Uma das mudanças mais drásticas e desastrosas que a guerra traz é a morte de pessoas próximas, pessoas que as crianças conhecem, amam, pessoas que são uma referência. Mas a morte não é a única que arranca estas pessoas às crianças.
Há muitas circunstâncias que podem provocar um afastamento da criança da família. A mais comum é o facto de terem de fugir com as mães e os pais terem de ficar para trás. Porque o pai fica naquele sítio perigoso?
O desaparecimento, mesmo que momentâneo de um dos progenitores é um dos eventos mais traumáticos da vida de uma criança. E eles sabem que essa pessoa está em perigo.
Stress permanente
O stress é uma condição em que o indivíduo vivencia um desafio que está além das suas capacidades de enfrentamento. Esta poderia ser também uma das descrições da guerra.
O stress é especialmente prejudicial nos primeiros anos de vida. A maleabilidade do cérebro nesta fase da vida torna-o particularmente sensível às influências ambientais, provocando uma alteração significativa da organização cerebral da criança.
O stress permanente provoca alterações físicas no cérebro da criança - pode levar a uma redução do volume cerebral. Provoca uma desregulação do sistema neuroendócrino e disfunção límbica, que se pode traduzir por depressão, ansiedade, e problemas de memória (quando afecta o hipocampo). Pode afectar ainda o comportamento e capacidade de tomada de decisão, bem como dificuldade em controlar os impulsos.
As relações
O ser humano é um ser social e precisa relacionar-se com os outros, certo? Sim, mas para se tornar esse ser sociável e especial, a criança precisa de ter relacionamentos saudáveis desde tenra idade. Caso contrário, terá sérias dificuldades em relacionar-se com os demais.
Se a criança se sente em perigo constante, se não sabe de onde esse perigo pode vir, vai ter muito mais dificuldade em confiar e relacionar-se com os outros. Esta sensação de desconfiança vai manter-se ao longo da vida, criando um adulto que tem dificuldade em confiar nos outros, em relacionar-se e opta por uma atitude muito defensiva em relação a todas as pessoas e situações.
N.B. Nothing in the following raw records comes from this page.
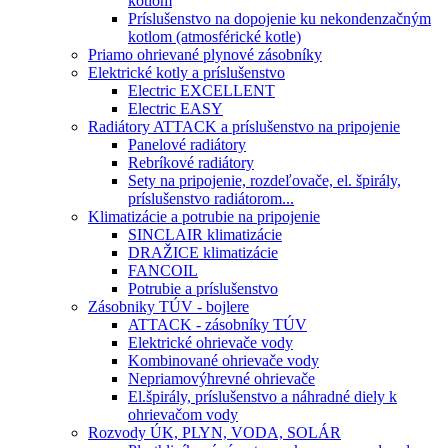
kotlom
Príslušenstvo na dopojenie ku nekondenzačným
kotlom (atmosférické kotle)
Priamo ohrievané plynové zásobníky
Elektrické kotly a príslušenstvo
Electric EXCELLENT
Electric EASY
Radiátory ATTACK a príslušenstvo na pripojenie
Panelové radiátory
Rebríkové radiátory
Sety na pripojenie, rozdeľovače, el. špirály,
príslušenstvo radiátorom...
Klimatizácie a potrubie na pripojenie
SINCLAIR klimatizácie
DRAŽICE klimatizácie
FANCOIL
Potrubie a príslušenstvo
Zásobniky TÚV - bojlere
ATTACK - zásobníky TÚV
Elektrické ohrievače vody
Kombinované ohrievače vody
Nepriamovýhrevné ohrievače
El.špirály, príslušenstvo a náhradné diely k
ohrievačom vody
Rozvody ÚK, PLYN, VODA, SOLÁR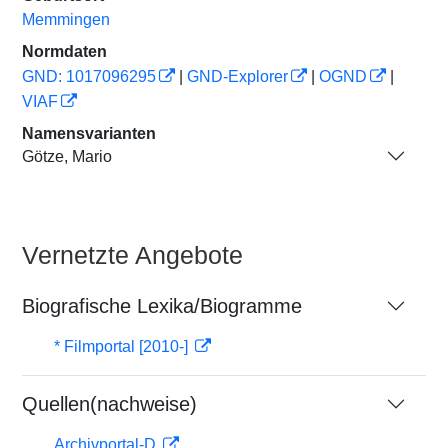
Memmingen
Normdaten
GND: 1017096295
|
GND-Explorer
|
OGND
|
VIAF
Namensvarianten
Götze, Mario
Vernetzte Angebote
Biografische Lexika/Biogramme
* Filmportal [2010-]
Quellen(nachweise)
Archivportal-D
Muitas vezes esperamos ver as crianças com reações semelhantes às do adulto com distúrbio de pós-stress traumático, no entanto, os nossos pequenos funcionam de forma bem diferente de nós. A ideia de que as crianças são muito mais resilientes do que os adultos tem algum fundo de verdade, mas também vem do facto das suas reações serem diferentes das nossas.
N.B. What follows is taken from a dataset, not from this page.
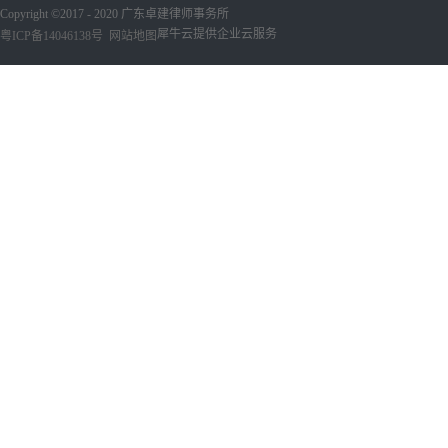
Copyright ©2017 - 2020 广东卓建律师事务所
犀牛云提供企业云服务
粤ICP备14046138号
网站地图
Muitas vezes, a criança parece que ultrapassou toda a situação, que não se apercebe de nada, ou que não entende. Assim que é colocada num ambiente seguro, segue a sua vida com normalidade. Ultrapassou. O problema é que as lembranças ficam lá, a sensação de medo e de susceptibilidade fica lá, ainda que não saibam verbalizá-las. Os danos já estão feitos e podem emergir em qualquer altura, às vezes, dezenas de anos mais tarde.
Que adultos serão estes?
Está mais do que comprovado que a exposição a violência constante, em todas as suas formas (mesmo violência verbal) provoca alterações cerebrais aos nível da amígdala, principal responsável pela regulação das nossas emoções.
Algo que tentamos (ou devíamos tentar) ensinar aos nossos filhos desde cedo é a tentar regular as suas emoções - note-se que regular é muito diferente de evitar ou constranger. É um dos sinais de maturidade mais óbvio. Então que adultos serão estes? Conseguirão dar a volta à situação um dia?
A resposta é incerta, mas é imporvável. As marcas ficam para sempre. As crianças, ao contrário da crença popular, não esquecem nunca. Mesmo para as mais pequenas, fica algo, lá no fundo da sua mente, que mesmo não conseguindo expressá-lo as torna ansiosas, medrosas. Serão provavelmente adultos que nunca se sentirão totalmente em paz e nem saberão porquê.
A sensação de perigo está sempre ao virar da esquina
Todos nós já passamos por situações em que nos sentimos em perigo, mas felizmente, poucos sabemos o que é ter essa sensação constantemente. Quando somos crianças somos muito mais sensíveis aos acontecimentos e as marcas mais difíceis de apagar.
No entanto, uma experiência traumática não tem de ser o fim. A presença de cuidadores sensíveis, que correspondam às necessidades de afecto e compreensão da criança são fundamentais para a ajudar a lidar com o stress e evitar danos irreversíveis no seu desenvolvimento.